Der Film ist zwar fürs Kino entstanden, hatte aber gerade mal 7000 Zuschauer. Florian Koerner von Gustorf hat fast alle Kinofilme von Christian Petzold produziert. Die Nüchternheit der "Berliner Schule" prägt auch sein Regiedebüt; mit seiner vergleichsweise kostengünstigen Inszenierung und den überwiegend starren Einstellungen passt der Film ohnehin besser ins Fernsehen. Der Reiz der Geschichte liegt im Wesentlichen in der doppelten Zuspitzung, denn je mehr Paul über die Astrids Jugendliebe erfährt, desto überflüssiger fühlt er sich. Die frische Beziehung bekommt deutliche Risse; er ist ohnehin genervt, weil Astrid ihn nach überstandener Herzoperation ständig zu einem gesünderen Lebenswandel ermahnt. Die Umsetzung der dramaturgisch interessanten Konstruktion hat bloß einen Haken: Die Gegenwartshandlung basiert auf dem Mythos "erste große Liebe", doch davon kann keine Rede sein, weil es zwischen dem Vergangenheitspaar schlicht nicht funkt. Mercedes Müller passt als jugendliches Pendant zwar perfekt zu Christiane Paul, und auch Leonard Kunz ist gut ausgewählt (den erwachsenen Julius spielt Sebastian Hülk), aber es gibt im Grunde keinerlei Liebesszenen; der junge Mann hat offenbar kaum Interesse an Astrid. Sie ist zwar auf dem Weg nach Darmstadt in West-Berlin aus dem Zug gestiegen, um die zwischenzeitlich ausgereiste Jana zu besuchen, und wartet den Moment ab, als auch die beiden Brüder in West-Berlin eintreffen, macht sich aber aus dem Staub, ohne sie zu begrüßen. Da sie im Gegensatz zu Jana weder nennenswerte Probleme mit dem politischen System in der DDR noch große Sehnsucht nach dem Westen hat, stellt sich das Dilemma, auf dem die gesamte Erzählung letztlich basiert, überhaupt nicht. Entsprechend unglaubwürdig wirkt es, wenn sich Julius und Astrid in der Gegenwart bei erstbester Gelegenheit küssen, denn auch die Emotionen zwischen den beiden Erwachsenen bleiben bloße Behauptung. Gegen die bullige Präsenz von Ronald Zehrfeld verblassen Sebastian Hülk und Christiane Paul, beide zudem mindestens fünf Jahre zu jung für ihre Figuren, ohnehin.
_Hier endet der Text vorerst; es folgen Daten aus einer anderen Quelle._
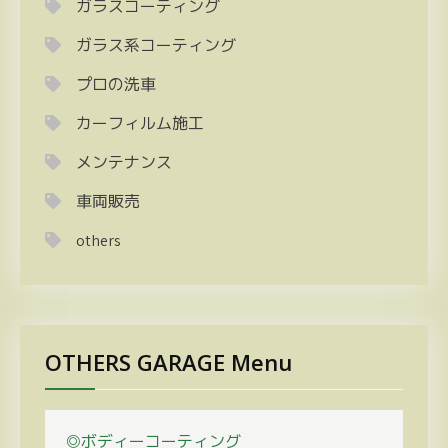
ガラスコーティング
ガラス系コーティング
プロの洗車
カーフィルム施工
メンテナンス
車両販売
others
OTHERS GARAGE Menu
◎ボディーコーティング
Sehenswert ist der Film dennoch in erster Linie wegen des Ensembles. Ein paar hübsche Budapester Stadtansichten sind im Preis zwar inbegriffen, aber filmsprachlich ist die Inszenierung sehr sparsam. Selbst der Titel stimmt nicht: Das Gedankenspiel "Was gewesen wäre" wird gar nicht thematisiert. Wie ein Appendix wirkt zunächst auch der Schlussakt, als Astrid und Paul auf Einladung  von Julius und Sascha (Barnaby Metschurat) – die beiden betreiben eine Galerie in Hamburg – ein Künstlerpaar besuchen. In der Beziehung von Margarete und Jozef (Erika Marozsán, Tamás Lengyel) spiegelt sich das Drama von einst: Sie will Ungarn angesichts der repressiven Politik von Viktor Orbáns Fidesz-Partei lieber heute als morgen verlassen, er will bleiben. Sie fahren zu sechst in Richtung Grenze, wo die beiden Brüder damals das größte Abenteuer ihres Lebens erlebt haben. Die Idee der Männer, den Grenzzaun zu überwinden, ist zwar etwas kindisch, aber auch ein Kommentar zur gegenwärtigen Situation: Früher sollte der "Eiserne Vorhang" verhindern, dass die Menschen den Ostblock verlassen, heute soll der Zaun als Außengrenze der Europäischen Union unerwünschte Einwanderer fernhalten.